#### WHAT TO WORK ON
a. According to the Mantle discussion, why can't Nvidia and Intel support Mantle?
b. In the Mantle discussion, condense the paragraph beginning "The problem you describe has opengl now" into a short list that keeps its main facts.
c. Retype the part of the Mantle discussion starting with "I run an IT" and going on through "rather weird idea...".

#### DOCUMENT TEXT
BEGIN
Why is that a surprise ?

LFS is DX8, and DX9 is a journey into the unknown.....
Therefore it (DX9) should give a lower benchmark as it ( LFS ) is not designed for it.

Why do you think I'm suggesting that OpenGL, as a step forward, may well be a better use of the limited time availible committed to developement.

I run an IT company and this is the type of call that needs to be made regularly, what is the most effective use of the limited resources that you have ?

Or Plan B; I work for the govt with an unlimited budget, LETS DO EVERYTHING !!!!
Twice, with additions, and extras, and what else do you want, WE CAN DO IT !!!, FYI, It's now going to cost............
Quote from MadCatX :Mantle is a rather weird idea...

Eh no, it is not related to Windows. Its related to the driver. Of course by now the windows driver will be only supporting it. But I think it could be implemented into the linux driver as well.
Why should old games perform worse than they do now …DirectX is still around as high-level api ?

Gaming consoles supported low level hardware apis in the past to get the most out of their hardware. So if mantle becomes a success (on consoles too) porting from console to pc will be more easy.

The problem you describe has opengl now … every main manufacturer has made their own extension to it and the poor graphics developer has to check for these extensions to get to now what is supported and what not … so you have to implement the same thing often in different ways for different extensions.

I see mantle as great step forward to get away from directx and microsoft.
Of course as a company you will need more advanced developers for that. It is not as easy as directx.

To be a success nvidia and intel have to be going to support it and this might become the biggest problem. If they don't do it will vanish. So lets hope BF4 with mantle support blasts them away.
Quote from yankman :
I see mantle as great step forward to get away from directx and microsoft.
Of course as a company you will need more advanced developers for that. It is not as easy as directx.

Mantle is HUGE LEAP BACKWARDS into ages when game developer had to do the graphic engine separately for each graphic card brand! I repeat again, DirectX and OpenGL are abstraction layers to prevent this.

Quote from yankman :
To be a success nvidia and intel have to be going to support it and this might become the biggest problem. If they don't do it will vanish. So lets hope BF4 with mantle support blasts them away.

OMG, Intel and Nvidia alredy have APIs like Mantle but who the hell would want to write the same game (rendering engine) three times for each graphics card brand?! The amount of graphics bugs would be astonishing.

And im not talking just about recompiling for another platform+ some minor changes, but probably it would be like porting from DirectX and back... three times.

Stop believing this marketing bull.... please.

EDIT: Nvidia and Intel cannot support Mantle because it is a low-level aPI for GPU´s with completely different hardware architecture.
END
#### INFORMATION SHOWN
BEGIN
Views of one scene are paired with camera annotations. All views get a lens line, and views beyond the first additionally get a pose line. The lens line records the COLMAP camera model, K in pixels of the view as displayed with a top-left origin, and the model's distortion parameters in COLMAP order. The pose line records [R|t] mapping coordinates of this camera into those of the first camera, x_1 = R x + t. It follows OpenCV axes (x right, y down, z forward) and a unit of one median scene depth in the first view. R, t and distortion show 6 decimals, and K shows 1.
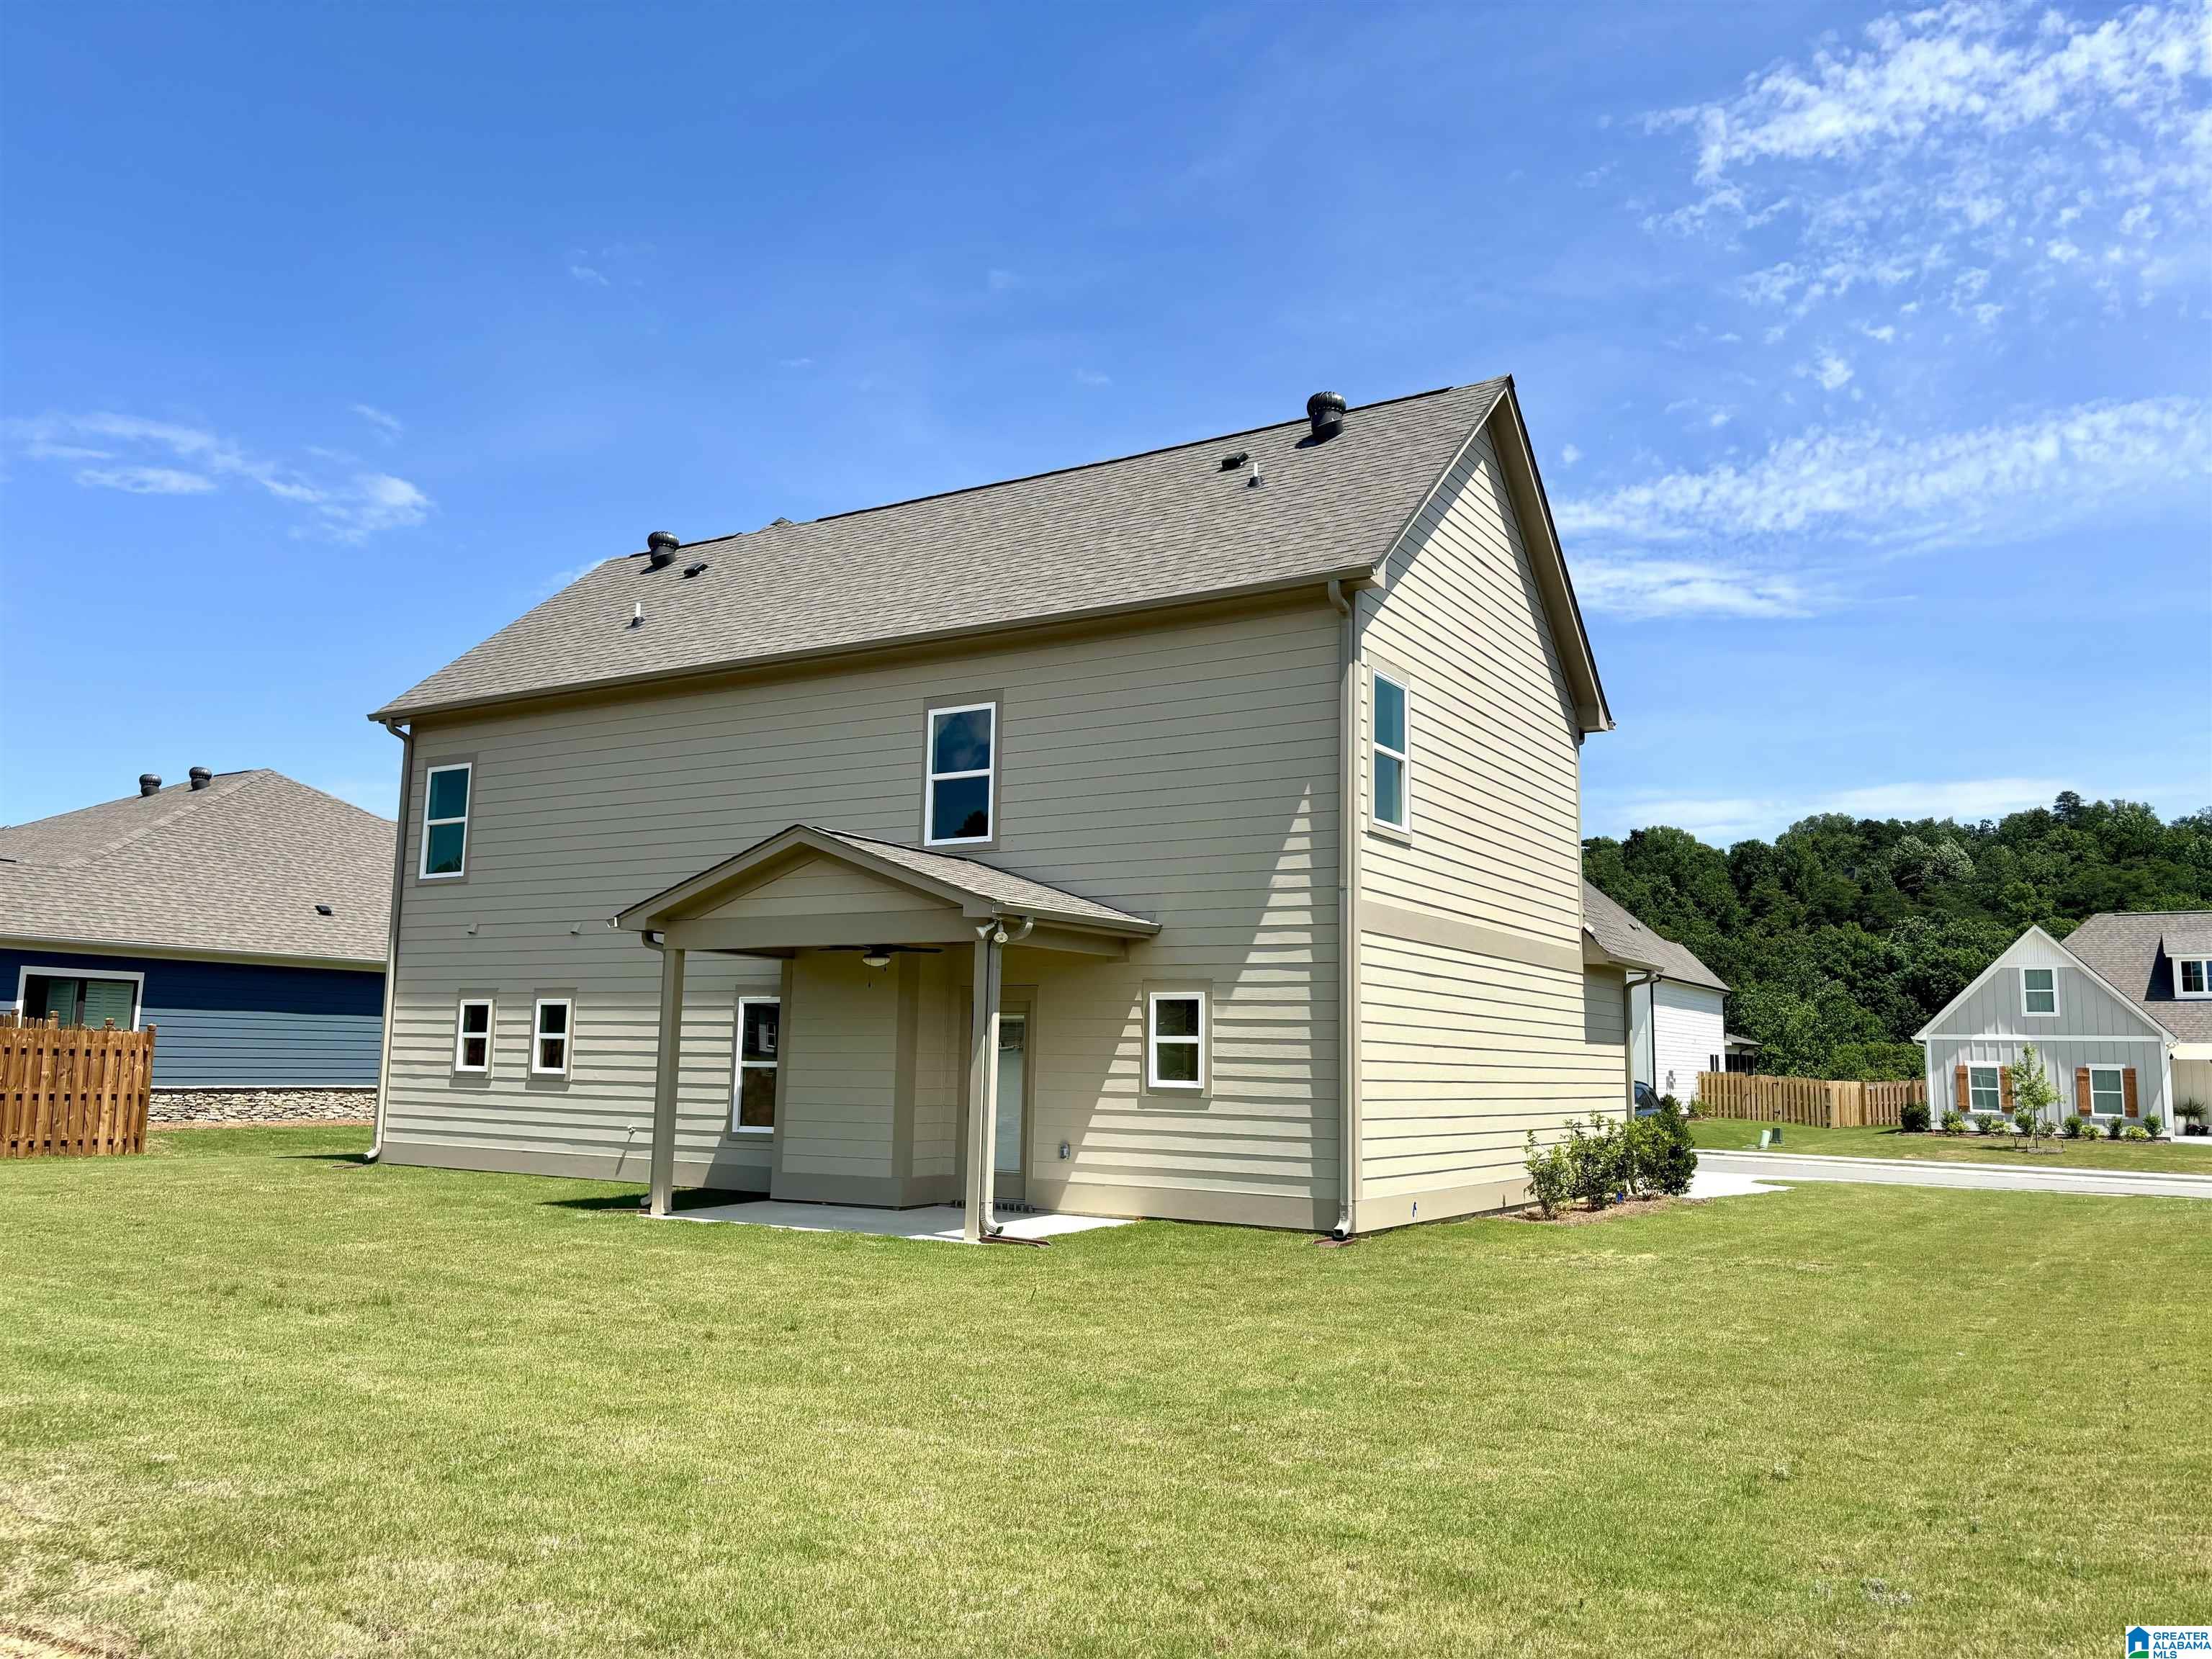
lens RADIAL K [[1669.5, 0, 1106.0], [0, 1669.5, 829.5], [0, 0, 1]] dist [0.055669, -0.118419]
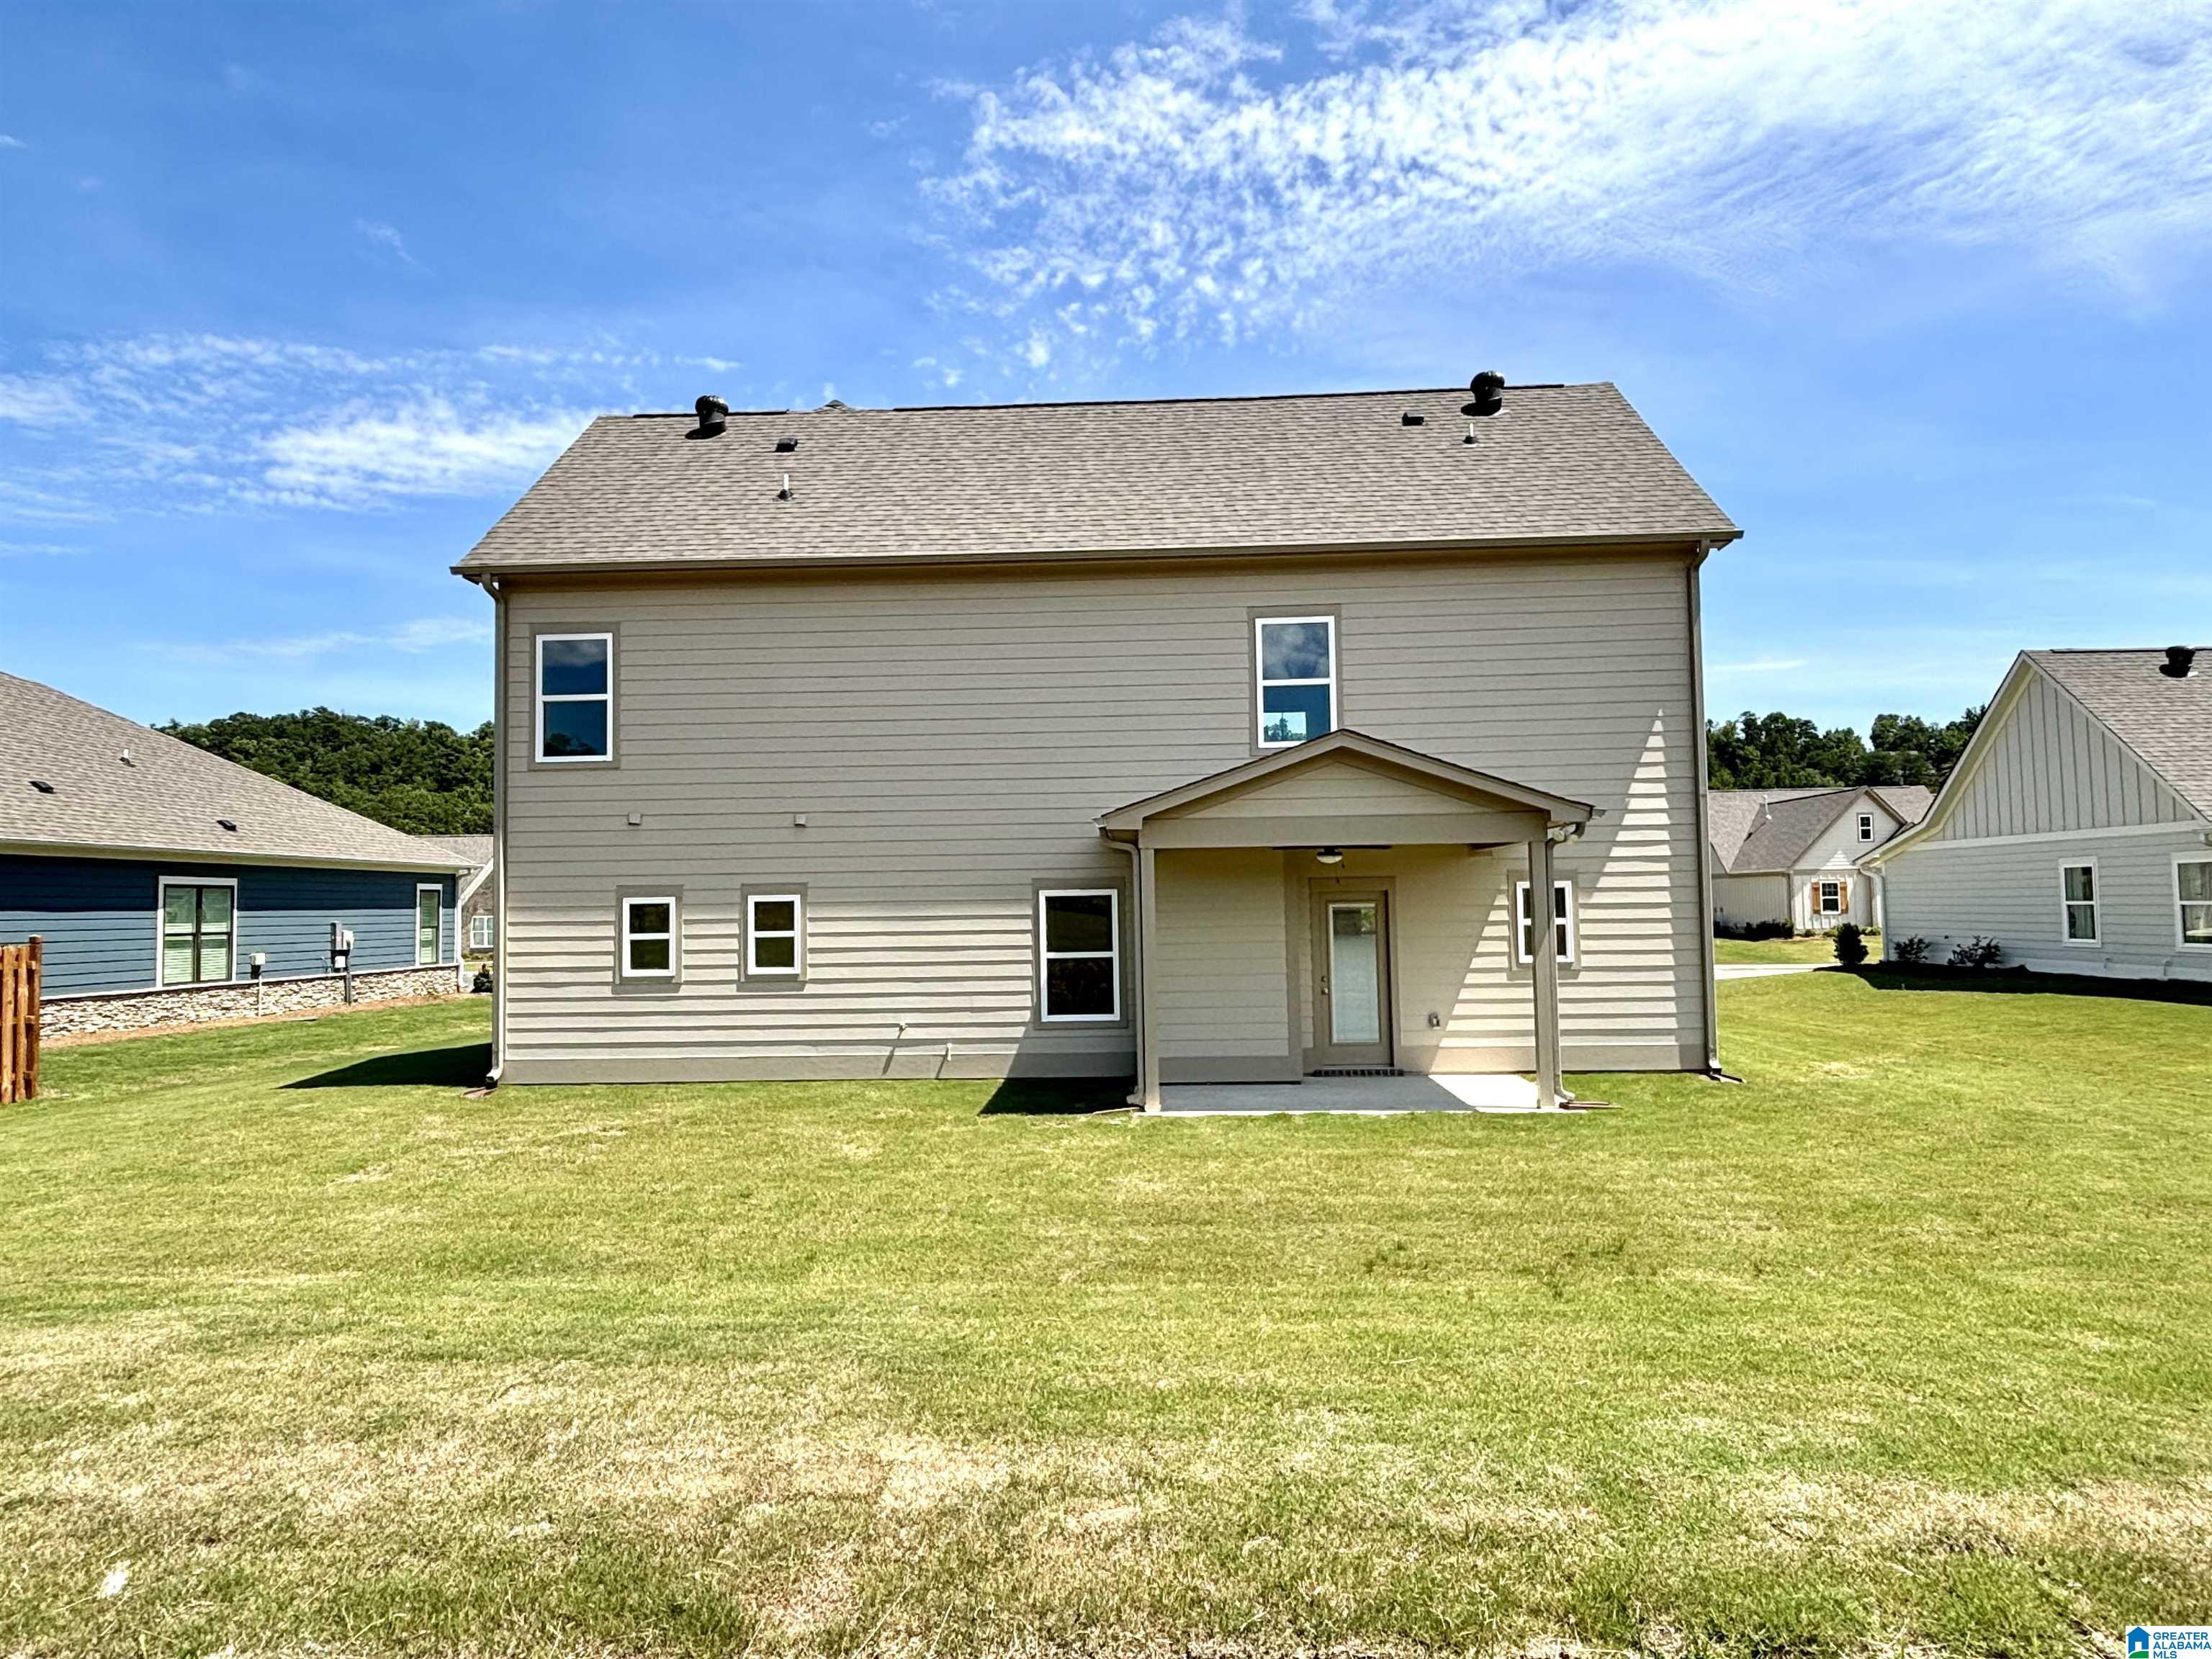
lens RADIAL K [[1570.0, 0, 1168.0], [0, 1570.0, 833.9], [0, 0, 1]] dist [-0.006829, -0.002567]
pose [[0.869651, 0.008044, 0.493601, -0.572415], [-0.037968, 0.997996, 0.050629, 0.014228], [-0.492204, -0.062770, 0.868214, 0.132671]]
END
#### RESPONSES BY ITEM NUMBER
a. Mantle is a low-level API for GPUs with a completely different hardware architecture.

b.
- OpenGL already has the problem described.
- Every main manufacturer has made its own extension to OpenGL.
- Graphics developers have to check for these extensions to know what is supported.
- The same thing often has to be implemented in different ways for different extensions.

c.
I run an IT company and this is the type of call that needs to be made regularly, what is the most effective use of the limited resources that you have ?

Or Plan B; I work for the govt with an unlimited budget, LETS DO EVERYTHING !!!!
Twice, with additions, and extras, and what else do you want, WE CAN DO IT !!!, FYI, It's now going to cost............
Quote from MadCatX :Mantle is a rather weird idea...